Provider due diligence checklist before signing contracts
Selecting Brankas or any other provider without a due diligence framework creates avoidable risk. The right process is not “which provider has more features.” It is “which provider fits our operating model and risk appetite.”
Use these contract-stage questions before signing:
| Due diligence area | Question to validate | Why it matters |
|---|---|---|
| Coverage quality | How many institutions are production-ready in our target markets? | prevents expansion assumptions from failing later |
| Reliability model | What are real uptime, latency, and failover commitments? | protects conversion and SLA expectations |
| Incident workflow | Who owns triage, evidence, and resolution timelines? | reduces ambiguity during outages |
| Data model stability | How often do payloads/status semantics change? | influences change-management overhead |
| Sandbox quality | Does test data reflect real production edge cases? | reduces launch surprises |
| Commercial terms | What costs scale with volume or extra endpoints? | protects margin as usage grows |
| Exit readiness | How hard is it to migrate critical flows away? | limits long-term vendor lock-in |
For teams formalizing this process with procurement and product, a structured how to write RFP approach helps keep decisions measurable and comparable.
12-month scaling blueprint: from launch to resilient infrastructure
A lot of embedded finance programs move from pilot to complexity shock in under a year. A simple 12-month blueprint helps avoid that jump.

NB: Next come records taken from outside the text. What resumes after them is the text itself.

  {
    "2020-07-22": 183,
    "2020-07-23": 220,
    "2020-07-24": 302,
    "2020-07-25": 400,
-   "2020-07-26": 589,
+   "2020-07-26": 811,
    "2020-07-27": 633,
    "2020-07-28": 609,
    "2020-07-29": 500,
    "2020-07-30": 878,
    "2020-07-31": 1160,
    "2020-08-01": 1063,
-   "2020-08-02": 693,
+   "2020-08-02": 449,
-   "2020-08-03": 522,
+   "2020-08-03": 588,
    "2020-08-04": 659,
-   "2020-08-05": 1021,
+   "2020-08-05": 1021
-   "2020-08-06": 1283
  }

Quarter 1: launch with control boundaries
Go live with one or two high-priority journeys, but define architecture boundaries from day one: where provider logic ends, where product logic starts, and where observability lives.
Quarter 2: stabilize and instrument
Focus on failed-journey reduction, status normalization, and incident response discipline. Add business-event tracing before adding major feature scope.

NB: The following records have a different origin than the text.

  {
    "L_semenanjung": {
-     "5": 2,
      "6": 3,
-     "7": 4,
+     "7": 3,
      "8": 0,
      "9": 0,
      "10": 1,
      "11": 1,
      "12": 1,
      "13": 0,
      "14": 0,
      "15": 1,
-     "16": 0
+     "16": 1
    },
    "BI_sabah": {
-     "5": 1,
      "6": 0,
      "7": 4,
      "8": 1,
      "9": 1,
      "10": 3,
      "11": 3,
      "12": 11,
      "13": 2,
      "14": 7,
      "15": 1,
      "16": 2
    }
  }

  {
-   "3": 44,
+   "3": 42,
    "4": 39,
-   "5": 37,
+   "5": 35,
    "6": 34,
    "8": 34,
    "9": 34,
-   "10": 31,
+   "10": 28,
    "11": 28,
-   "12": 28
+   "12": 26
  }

Quarter 3: optimize unit economics
Use KPI data to improve conversion, reduce support load, and refine consent/payment paths. This is the quarter where margin gains usually become visible.
Quarter 4: expand with governance
Only expand providers/markets after establishing repeatable onboarding, risk controls, and executive ownership for infrastructure decisions.
| Quarter | Primary goal | Success signal |
|---|---|---|
| Q1 | controlled launch | reliable core journeys in production |
| Q2 | reliability and observability | lower incident volume and faster triage |
| Q3 | efficiency and margin | lower cost-to-serve per transaction |
| Q4 | scalable expansion | faster provider/market rollout with predictable risk |
This roadmap turns open banking from a feature dependency into an infrastructure asset.
Conclusion
Open banking infrastructure is no longer optional plumbing. It is a strategic growth layer for embedded finance products.
Brankas and similar providers can accelerate launch and reduce initial complexity, especially in fragmented regional ecosystems. But long-term outcomes depend on architecture discipline: normalization, orchestration, observability, and clear governance.
The teams that win are not the ones with the most integrations. They are the ones with the cleanest operating model behind those integrations.
If you are building or scaling embedded finance, treat open banking infrastructure as a product capability with executive ownership, not a background integration task.